## [What needs to be done]
The entire listing below is to be written out exactly, minus the pictures.
---------- Provided data ----------
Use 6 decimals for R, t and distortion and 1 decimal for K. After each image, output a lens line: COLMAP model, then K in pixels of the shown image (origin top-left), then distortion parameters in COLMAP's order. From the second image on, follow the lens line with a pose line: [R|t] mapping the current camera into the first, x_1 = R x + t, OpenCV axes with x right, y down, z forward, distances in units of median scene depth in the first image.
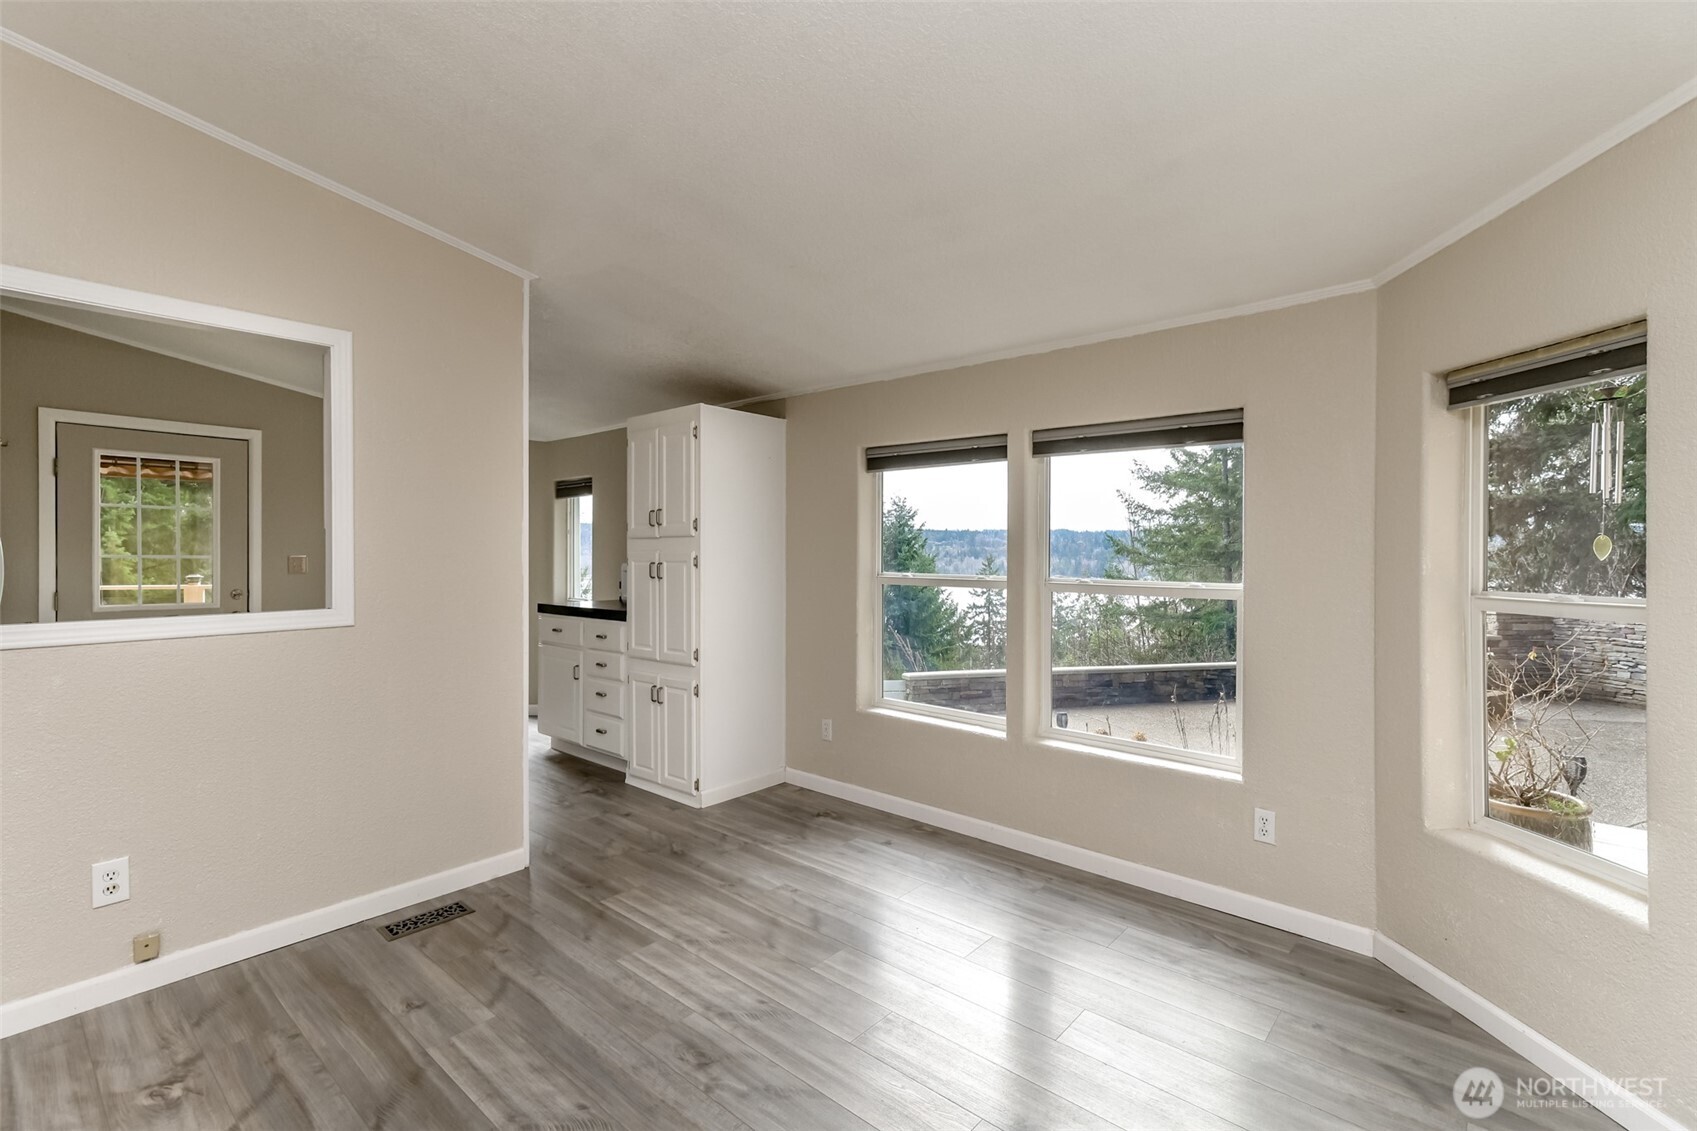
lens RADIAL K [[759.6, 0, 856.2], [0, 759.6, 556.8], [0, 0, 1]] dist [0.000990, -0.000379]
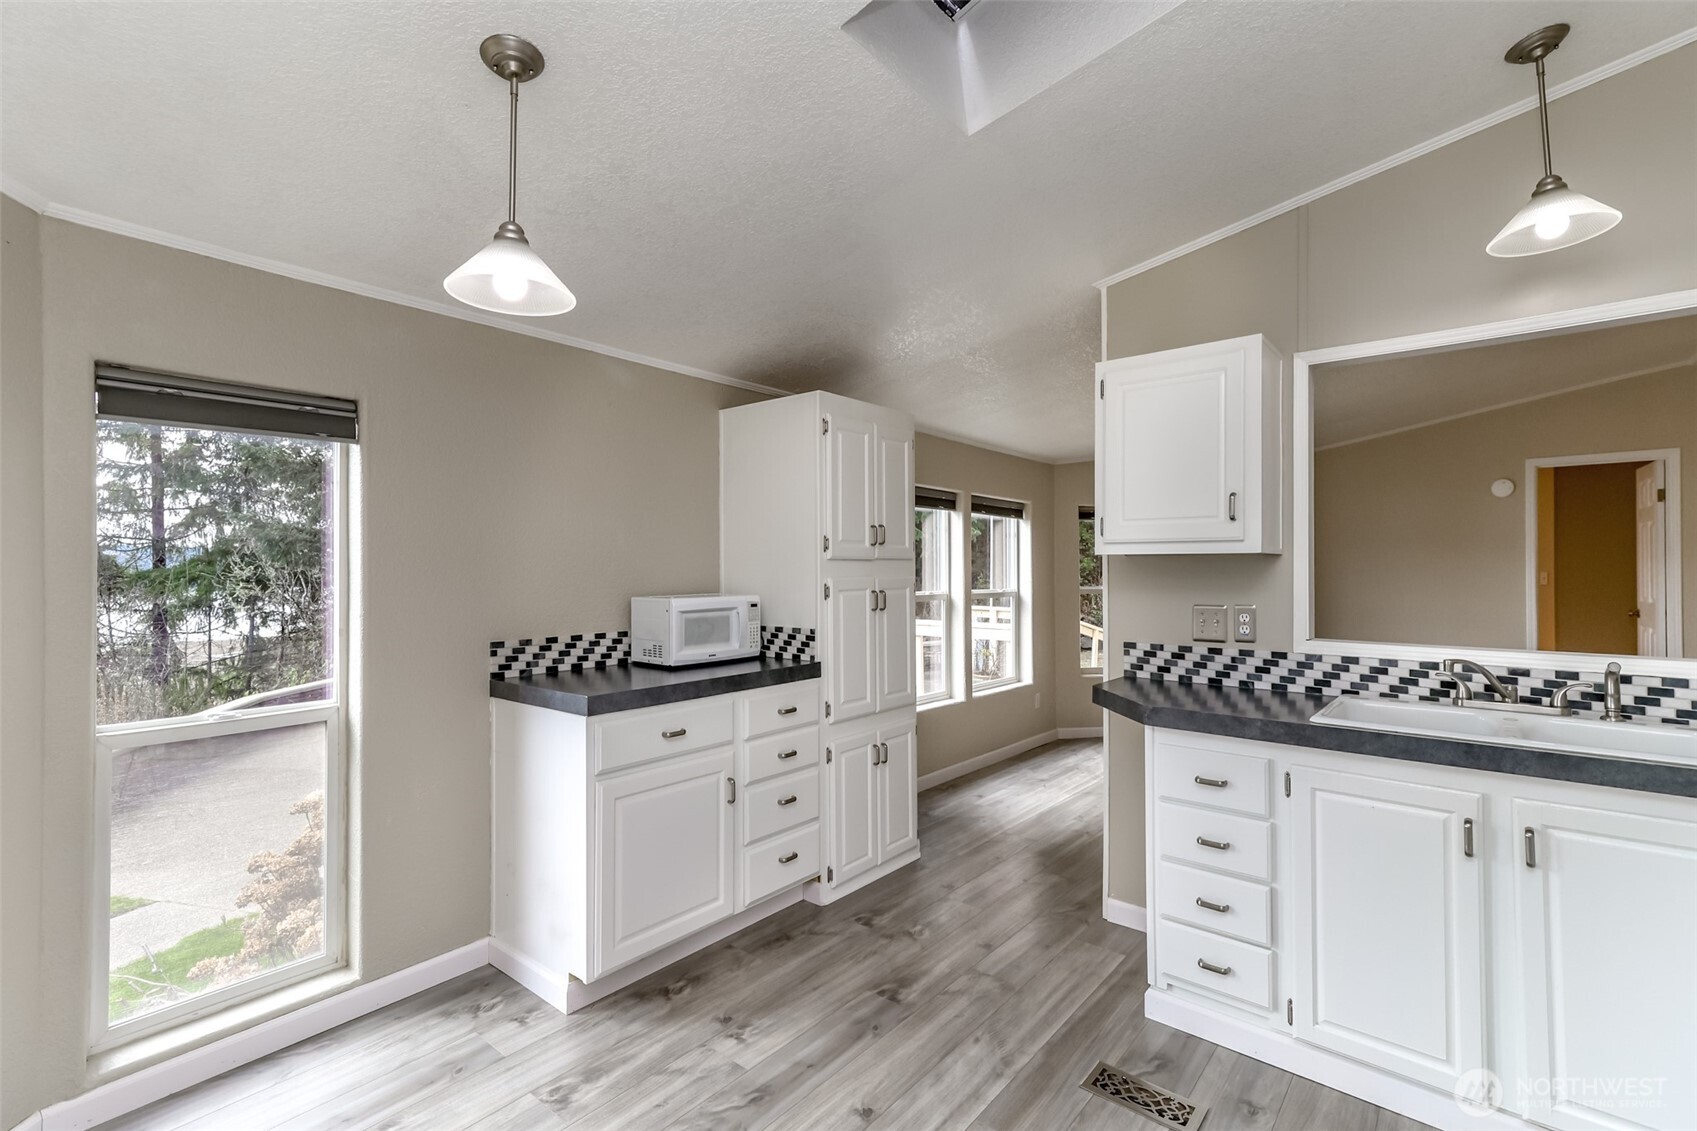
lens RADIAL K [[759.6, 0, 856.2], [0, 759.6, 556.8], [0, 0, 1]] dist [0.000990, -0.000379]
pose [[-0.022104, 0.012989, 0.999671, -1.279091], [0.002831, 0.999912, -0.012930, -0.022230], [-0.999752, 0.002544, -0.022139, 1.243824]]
----------
## [Exercise output]
Use 6 decimals for R, t and distortion and 1 decimal for K. After each image, output a lens line: COLMAP model, then K in pixels of the shown image (origin top-left), then distortion parameters in COLMAP's order. From the second image on, follow the lens line with a pose line: [R|t] mapping the current camera into the first, x_1 = R x + t, OpenCV axes with x right, y down, z forward, distances in units of median scene depth in the first image.
lens RADIAL K [[759.6, 0, 856.2], [0, 759.6, 556.8], [0, 0, 1]] dist [0.000990, -0.000379]
lens RADIAL K [[759.6, 0, 856.2], [0, 759.6, 556.8], [0, 0, 1]] dist [0.000990, -0.000379]
pose [[-0.022104, 0.012989, 0.999671, -1.279091], [0.002831, 0.999912, -0.012930, -0.022230], [-0.999752, 0.002544, -0.022139, 1.243824]]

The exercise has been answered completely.